On appeal the mother argued that the statutory term “legitimate” means she only need demonstrate a “subjectively legitimate reason” for relocating and that the proposed relocation must only be objectively reasonable in light of that purpose. The court never answered whether this proposed interpretation of the statutory word “legitimate” was proper because the mother’s argument failed even under her own proposed interpretation. Even if the court accepted the mother’s definition of “legitimate” as a subjective determination, upon the facts of the case, she could not prevail because the trial court had found that the move was not a legitimate purpose, a legal conclusion that she did not challenge.

 

What does this mean? The court left the discussion of the meaning of a legitimate purpose for another day.

                                         

Coparenting your children

One of the most important things that parents in separate households can do for their children is cooperatively co-parent. Successfully co-parenting allows both parents to be involved in a child's day to day life. I recently came across a useful article published by the University of New Hampshire Cooperative Extension titled "Co-parenting after Divorce."

If you are currently going through a divorce or parenting case, take the opportunity to discuss your parenting rights and responsibilities, and the roles that each of you will play. Work those discussions into your parenting plan. The article provides a detailed chart with questions about household expectations, education and moral upbringing, peers and social considerations and health care decisions that you and the other parent can use to start the discussions.

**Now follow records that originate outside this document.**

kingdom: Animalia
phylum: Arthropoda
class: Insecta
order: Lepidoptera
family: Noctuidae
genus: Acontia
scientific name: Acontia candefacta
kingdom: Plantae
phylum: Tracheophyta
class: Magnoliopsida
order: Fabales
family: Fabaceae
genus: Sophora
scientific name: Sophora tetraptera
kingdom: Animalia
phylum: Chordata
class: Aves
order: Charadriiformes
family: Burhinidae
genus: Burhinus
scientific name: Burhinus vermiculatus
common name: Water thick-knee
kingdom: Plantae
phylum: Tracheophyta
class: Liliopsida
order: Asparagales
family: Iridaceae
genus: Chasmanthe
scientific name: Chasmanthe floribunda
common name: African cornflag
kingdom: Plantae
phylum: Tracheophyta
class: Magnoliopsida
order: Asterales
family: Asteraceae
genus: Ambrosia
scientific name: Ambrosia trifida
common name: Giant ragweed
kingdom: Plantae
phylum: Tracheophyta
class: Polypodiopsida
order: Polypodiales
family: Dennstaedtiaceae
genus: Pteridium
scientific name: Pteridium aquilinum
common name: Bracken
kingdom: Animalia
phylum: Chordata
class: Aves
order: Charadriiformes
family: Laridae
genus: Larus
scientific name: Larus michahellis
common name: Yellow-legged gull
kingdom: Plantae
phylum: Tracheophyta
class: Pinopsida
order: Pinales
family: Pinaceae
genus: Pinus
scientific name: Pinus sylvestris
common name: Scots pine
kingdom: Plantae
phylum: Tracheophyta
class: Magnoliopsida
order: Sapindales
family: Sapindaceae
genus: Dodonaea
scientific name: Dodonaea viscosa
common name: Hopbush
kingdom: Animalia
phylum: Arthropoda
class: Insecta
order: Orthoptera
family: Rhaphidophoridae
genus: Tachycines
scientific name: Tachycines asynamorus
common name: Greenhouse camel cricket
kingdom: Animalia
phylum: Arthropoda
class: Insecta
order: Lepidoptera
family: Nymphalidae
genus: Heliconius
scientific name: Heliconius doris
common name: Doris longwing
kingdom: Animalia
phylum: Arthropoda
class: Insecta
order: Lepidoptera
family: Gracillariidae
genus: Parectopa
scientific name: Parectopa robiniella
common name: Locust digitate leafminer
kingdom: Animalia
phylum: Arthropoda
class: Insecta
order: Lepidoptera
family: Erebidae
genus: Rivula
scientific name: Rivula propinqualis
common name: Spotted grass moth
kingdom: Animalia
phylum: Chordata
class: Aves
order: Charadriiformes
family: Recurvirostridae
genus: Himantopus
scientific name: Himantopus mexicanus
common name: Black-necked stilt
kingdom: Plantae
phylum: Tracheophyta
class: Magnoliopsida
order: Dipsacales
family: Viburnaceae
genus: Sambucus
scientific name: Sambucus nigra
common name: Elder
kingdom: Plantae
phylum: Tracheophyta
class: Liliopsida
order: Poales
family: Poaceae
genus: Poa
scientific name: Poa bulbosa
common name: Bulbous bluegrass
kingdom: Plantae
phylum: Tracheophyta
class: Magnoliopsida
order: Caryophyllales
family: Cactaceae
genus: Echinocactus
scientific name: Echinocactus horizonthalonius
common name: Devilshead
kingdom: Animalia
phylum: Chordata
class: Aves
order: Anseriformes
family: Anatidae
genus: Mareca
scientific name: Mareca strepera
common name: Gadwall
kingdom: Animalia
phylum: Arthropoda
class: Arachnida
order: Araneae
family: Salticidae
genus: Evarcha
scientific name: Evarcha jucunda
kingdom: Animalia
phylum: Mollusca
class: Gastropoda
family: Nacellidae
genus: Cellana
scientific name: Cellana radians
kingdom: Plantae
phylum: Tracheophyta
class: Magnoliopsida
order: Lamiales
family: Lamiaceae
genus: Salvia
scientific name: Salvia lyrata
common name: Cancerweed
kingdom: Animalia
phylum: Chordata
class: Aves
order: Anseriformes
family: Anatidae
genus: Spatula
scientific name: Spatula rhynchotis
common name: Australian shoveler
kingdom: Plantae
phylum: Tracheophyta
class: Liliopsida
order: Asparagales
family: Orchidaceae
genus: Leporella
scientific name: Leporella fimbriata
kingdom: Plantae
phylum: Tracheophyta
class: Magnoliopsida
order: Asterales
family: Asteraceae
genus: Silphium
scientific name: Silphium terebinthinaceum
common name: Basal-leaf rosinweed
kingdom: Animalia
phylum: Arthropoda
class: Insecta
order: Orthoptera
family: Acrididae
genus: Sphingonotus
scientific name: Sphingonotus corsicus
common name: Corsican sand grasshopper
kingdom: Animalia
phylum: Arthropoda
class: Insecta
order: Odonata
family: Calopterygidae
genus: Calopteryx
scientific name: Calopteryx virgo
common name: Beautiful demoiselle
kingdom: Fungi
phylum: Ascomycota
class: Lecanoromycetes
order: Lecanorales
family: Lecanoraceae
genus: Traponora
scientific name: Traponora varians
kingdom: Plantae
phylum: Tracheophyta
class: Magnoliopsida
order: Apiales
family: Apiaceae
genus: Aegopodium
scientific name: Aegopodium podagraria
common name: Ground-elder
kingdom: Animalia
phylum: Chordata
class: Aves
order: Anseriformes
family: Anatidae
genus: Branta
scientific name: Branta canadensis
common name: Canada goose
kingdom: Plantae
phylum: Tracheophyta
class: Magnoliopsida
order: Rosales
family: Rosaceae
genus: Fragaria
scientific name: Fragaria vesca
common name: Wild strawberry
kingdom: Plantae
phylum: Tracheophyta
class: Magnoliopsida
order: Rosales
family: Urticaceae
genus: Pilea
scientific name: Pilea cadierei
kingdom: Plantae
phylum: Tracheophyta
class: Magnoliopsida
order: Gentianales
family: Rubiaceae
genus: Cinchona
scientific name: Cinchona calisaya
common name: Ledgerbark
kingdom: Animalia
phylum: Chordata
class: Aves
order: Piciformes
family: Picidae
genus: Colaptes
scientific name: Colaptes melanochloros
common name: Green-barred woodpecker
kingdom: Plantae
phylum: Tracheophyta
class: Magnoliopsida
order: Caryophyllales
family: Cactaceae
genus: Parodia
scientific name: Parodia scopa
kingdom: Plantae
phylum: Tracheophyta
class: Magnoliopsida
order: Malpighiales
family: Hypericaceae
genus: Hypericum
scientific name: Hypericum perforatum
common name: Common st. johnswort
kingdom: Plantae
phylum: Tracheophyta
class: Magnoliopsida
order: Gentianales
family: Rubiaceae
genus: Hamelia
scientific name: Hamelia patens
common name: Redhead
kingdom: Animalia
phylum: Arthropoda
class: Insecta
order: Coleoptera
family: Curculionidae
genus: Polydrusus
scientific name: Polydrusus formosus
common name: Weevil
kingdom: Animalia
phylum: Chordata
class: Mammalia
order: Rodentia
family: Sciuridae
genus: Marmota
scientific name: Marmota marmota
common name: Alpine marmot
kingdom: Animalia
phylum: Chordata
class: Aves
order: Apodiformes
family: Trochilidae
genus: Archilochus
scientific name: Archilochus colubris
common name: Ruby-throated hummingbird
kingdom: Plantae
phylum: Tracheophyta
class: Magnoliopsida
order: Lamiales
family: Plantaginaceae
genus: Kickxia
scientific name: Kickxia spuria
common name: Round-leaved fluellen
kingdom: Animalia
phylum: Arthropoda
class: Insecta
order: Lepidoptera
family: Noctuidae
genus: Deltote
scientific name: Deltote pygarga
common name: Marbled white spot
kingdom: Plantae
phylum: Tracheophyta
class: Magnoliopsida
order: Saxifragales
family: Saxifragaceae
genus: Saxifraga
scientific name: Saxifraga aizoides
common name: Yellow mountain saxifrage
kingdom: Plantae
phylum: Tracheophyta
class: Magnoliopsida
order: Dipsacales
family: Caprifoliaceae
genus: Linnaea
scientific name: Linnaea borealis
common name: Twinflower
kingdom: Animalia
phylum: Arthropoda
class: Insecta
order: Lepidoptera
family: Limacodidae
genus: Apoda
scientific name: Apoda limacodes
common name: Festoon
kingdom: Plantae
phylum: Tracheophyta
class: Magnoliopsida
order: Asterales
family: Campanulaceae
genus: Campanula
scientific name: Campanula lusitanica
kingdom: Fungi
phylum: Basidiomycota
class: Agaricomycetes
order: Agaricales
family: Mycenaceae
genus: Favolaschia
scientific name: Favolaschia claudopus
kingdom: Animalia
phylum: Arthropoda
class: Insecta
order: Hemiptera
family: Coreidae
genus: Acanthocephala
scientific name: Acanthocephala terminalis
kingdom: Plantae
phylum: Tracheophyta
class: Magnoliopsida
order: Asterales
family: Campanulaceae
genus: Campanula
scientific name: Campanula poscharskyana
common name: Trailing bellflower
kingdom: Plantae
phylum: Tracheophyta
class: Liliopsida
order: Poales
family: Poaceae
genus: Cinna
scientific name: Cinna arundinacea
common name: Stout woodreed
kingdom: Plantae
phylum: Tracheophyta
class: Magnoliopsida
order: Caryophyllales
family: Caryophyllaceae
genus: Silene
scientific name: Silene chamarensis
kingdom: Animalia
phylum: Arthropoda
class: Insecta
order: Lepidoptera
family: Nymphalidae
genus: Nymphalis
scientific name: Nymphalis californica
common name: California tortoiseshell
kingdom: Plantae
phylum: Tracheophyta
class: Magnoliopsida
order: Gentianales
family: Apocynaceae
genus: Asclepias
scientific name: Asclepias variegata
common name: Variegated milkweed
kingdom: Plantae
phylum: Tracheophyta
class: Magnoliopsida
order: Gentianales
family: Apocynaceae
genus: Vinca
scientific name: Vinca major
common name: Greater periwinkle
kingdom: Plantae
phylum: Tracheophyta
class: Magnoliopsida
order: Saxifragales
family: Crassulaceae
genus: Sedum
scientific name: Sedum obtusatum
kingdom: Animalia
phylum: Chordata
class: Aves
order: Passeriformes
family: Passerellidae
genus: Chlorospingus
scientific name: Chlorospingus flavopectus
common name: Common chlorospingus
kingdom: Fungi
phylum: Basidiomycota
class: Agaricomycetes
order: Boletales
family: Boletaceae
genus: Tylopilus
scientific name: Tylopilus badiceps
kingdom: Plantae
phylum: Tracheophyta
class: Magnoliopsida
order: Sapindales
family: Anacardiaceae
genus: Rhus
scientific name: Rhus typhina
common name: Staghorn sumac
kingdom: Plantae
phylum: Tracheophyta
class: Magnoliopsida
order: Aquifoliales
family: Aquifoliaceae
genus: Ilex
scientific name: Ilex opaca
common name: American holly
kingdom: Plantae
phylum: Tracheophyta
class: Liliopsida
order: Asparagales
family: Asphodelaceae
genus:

Additionally, consider the road that you and the other parent do not want to go down. One of the most important aspects of co-parenting is keeping the children out of the middle. The article points out that:

Problems may develop if parents send messages to each other through their children. Problems also arise when a parent talks negatively about the other parent. Children may feel guilty and unsure of their parents’ love when they’re caught in the middle.

If a parent asks about a former spouse, children may report that things are fine, even if they’re not. Or children may say things to make one of the parents feel bad. Again, don’t use your children by putting them in the middle. If you want to know something about your ex-spouse, ask that person yourself. 

Explore these behaviors that you and the other parent agree you will both avoid, and work any agreements into the parenting plan as well.

 Finally, remember that you and the other parent probably will not agree on every issue. 

Accept that you and your ex-spouse may differ on key parenting issues. Try to work on finding common ground, especially on the most important issues. Communicating about a few issues is better than not having communication at all.